Democrats argue it's all about holding the former president accountable for his actions, even though he's out of office. For Republicans, the trial will test their political loyalty to Trump and his enduring grip on the GOP.
Initially repulsed by the graphic images of the siege, Republican senators including Senate Republican leader Mitch McConnell denounced the violence and pointed fingers of blame at Trump. But in recent weeks they have rallied around Trump, arguing his comments do not make him responsible for the violence and questioning the legitimacy of trying someone no longer in office.
Senators were sworn in as jurors late last month, shortly after Biden was inaugurated, but the trial proceedings were delayed as Democrats focused on confirming the new president's initial Cabinet picks and Republicans sought to put as much distance as possible from the bloody riot.

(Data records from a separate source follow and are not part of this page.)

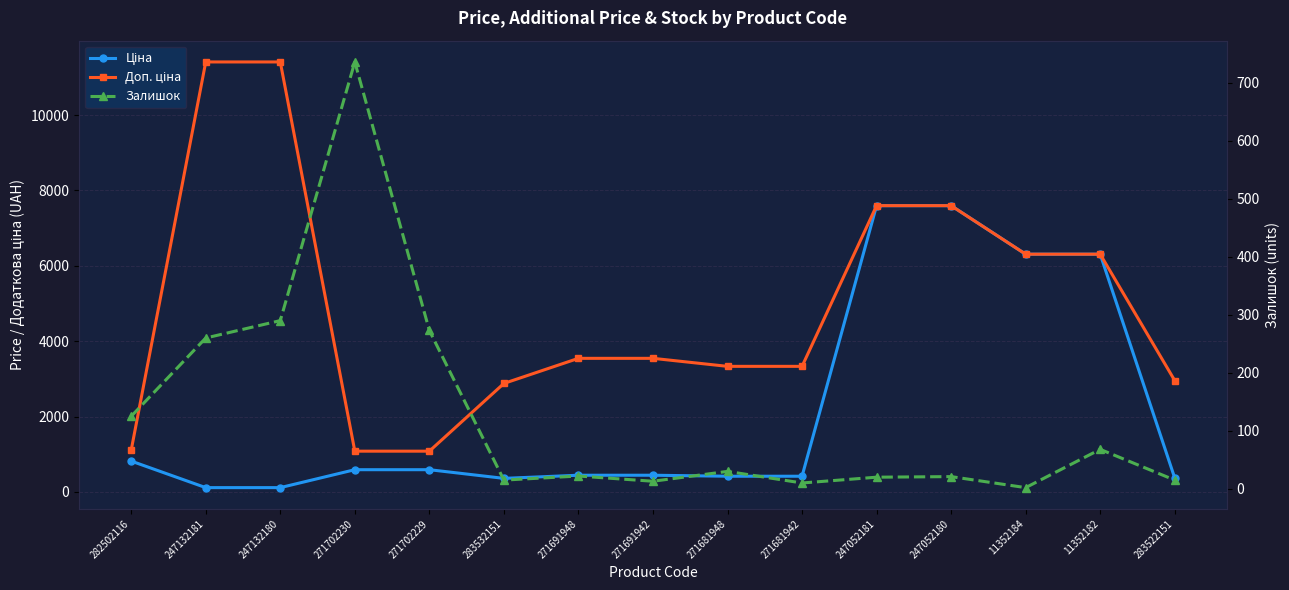

At how many categories does at least one series exceed 8790?

2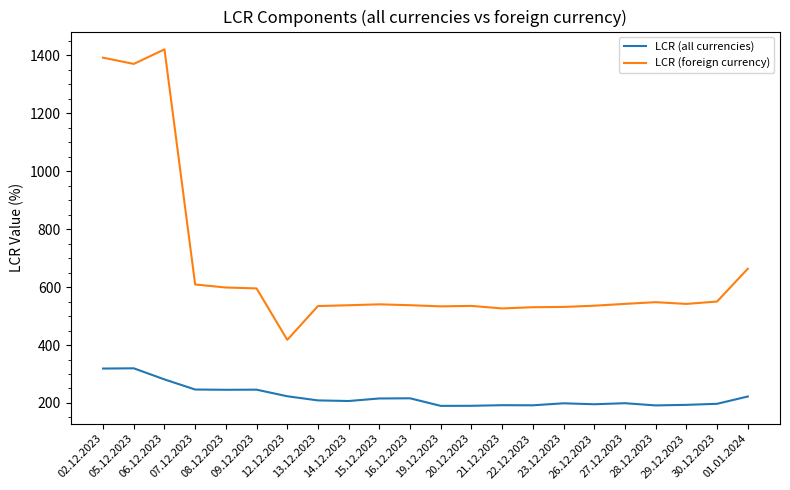

At 21.12.2023, list the series in order from largest to smallest.

LCR (foreign currency), LCR (all currencies)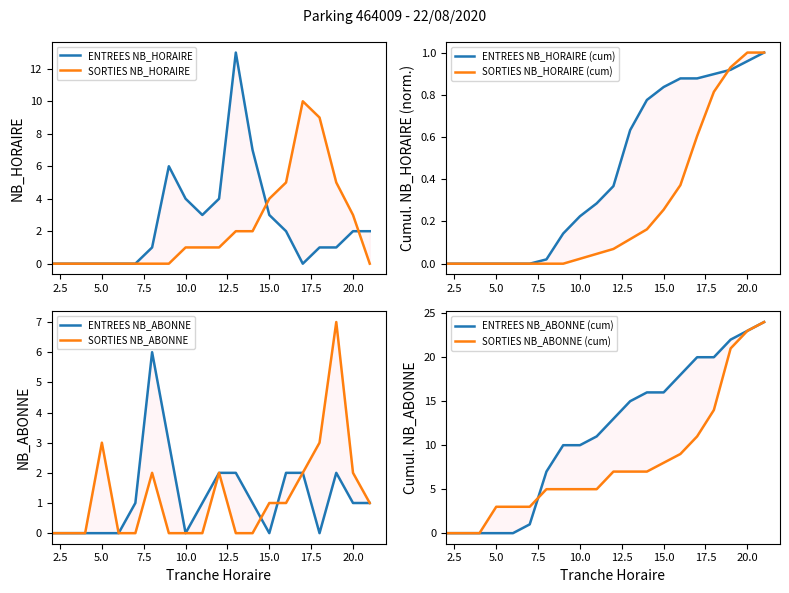

Is it true that ENTREES_NB_HORAIRE equals 8 at 9?

False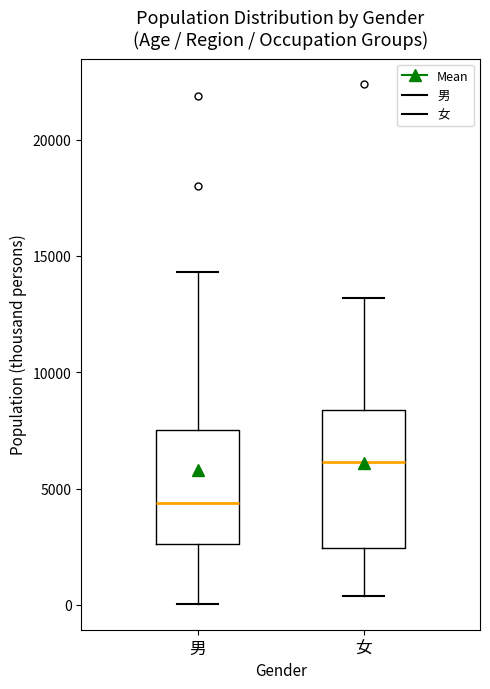

Reading left to right, read every box against the y-axis: the position of its median line, the range the box covers, and the ends of its whiskers. The values are not printed on the chart, so give them approximately, as read against the axis.

男: median 4500, box 2500 to 7500, whiskers 0 to 14500
女: median 6000, box 2500 to 8500, whiskers 500 to 13000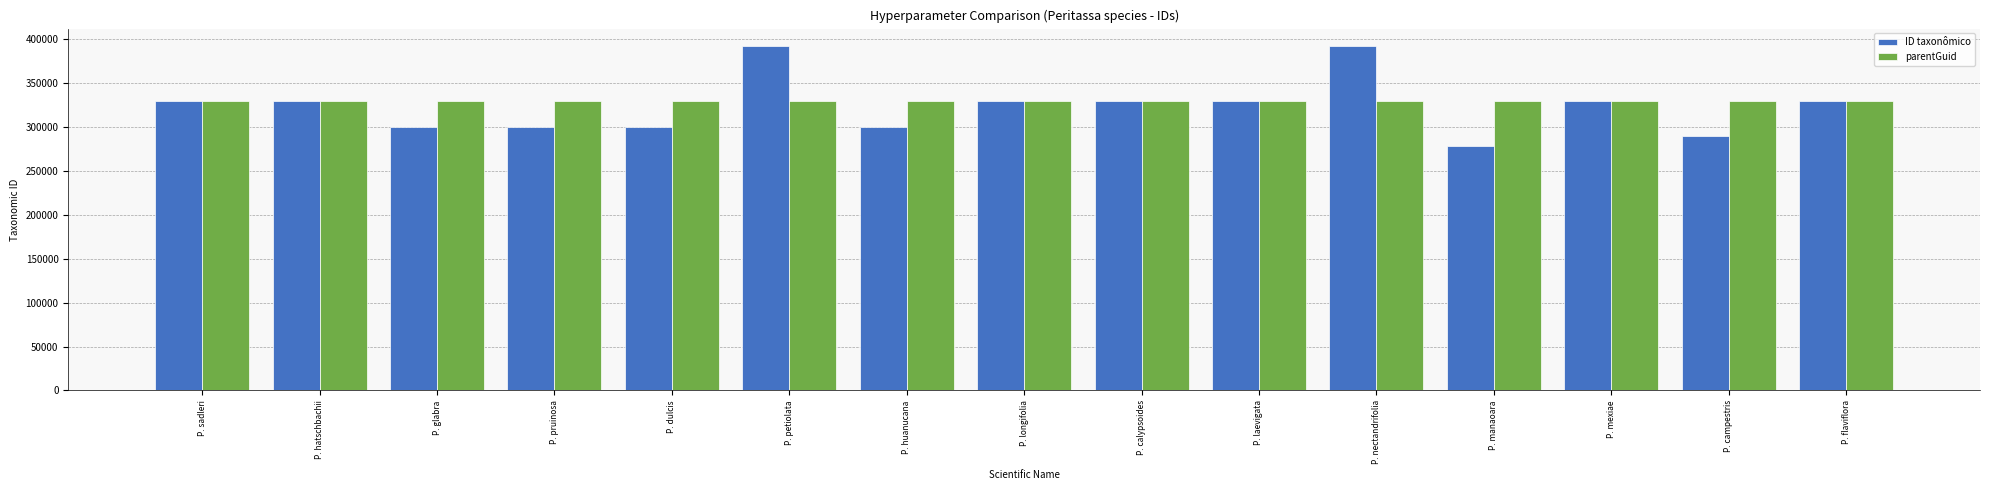

What is the spread (max minus min) of values at P. dulcis?

29753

At the time, Sen. Rand Paul of Kentucky forced a vote to set aside the trial as unconstitutional because Trump is no longer in office, drawing 44 other Republicans to his argument.
The 45 votes in favor of Paul's measure suggest the near impossibility of reaching a conviction in a Senate where Democrats hold 50 seats but a two-thirds vote -- or 67 senators -- would be needed to convict Trump. Only five Republicans joined with Democrats to reject Paul's motion: Mitt Romney of Utah, Ben Sasse of Nebraska, Susan Collins of Maine, Lisa Murkowski of Alaska and Pat Toomey of Pennsylvania.
Associated Press writer Hope Yen contributed to this report.